■ Что сделать: Перепишите без изменений все строки, приведённые ниже. Изображения в ответ не включайте.

--------------------------------------------------

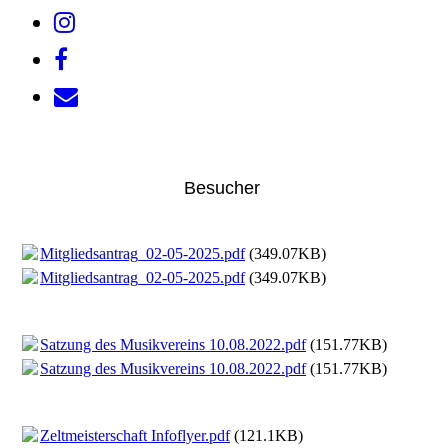
Besucher
Mitgliedsantrag_02-05-2025.pdf
(349.07KB)
Mitgliedsantrag_02-05-2025.pdf
(349.07KB)
Satzung des Musikvereins 10.08.2022.pdf
(151.77KB)
Satzung des Musikvereins 10.08.2022.pdf
(151.77KB)
Zeltmeisterschaft Infoflyer.pdf
(121.1KB)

--------------------------------------------------

■ Ответ к заданию:
Besucher
Mitgliedsantrag_02-05-2025.pdf
(349.07KB)
Mitgliedsantrag_02-05-2025.pdf
(349.07KB)
Satzung des Musikvereins 10.08.2022.pdf
(151.77KB)
Satzung des Musikvereins 10.08.2022.pdf
(151.77KB)
Zeltmeisterschaft Infoflyer.pdf
(121.1KB)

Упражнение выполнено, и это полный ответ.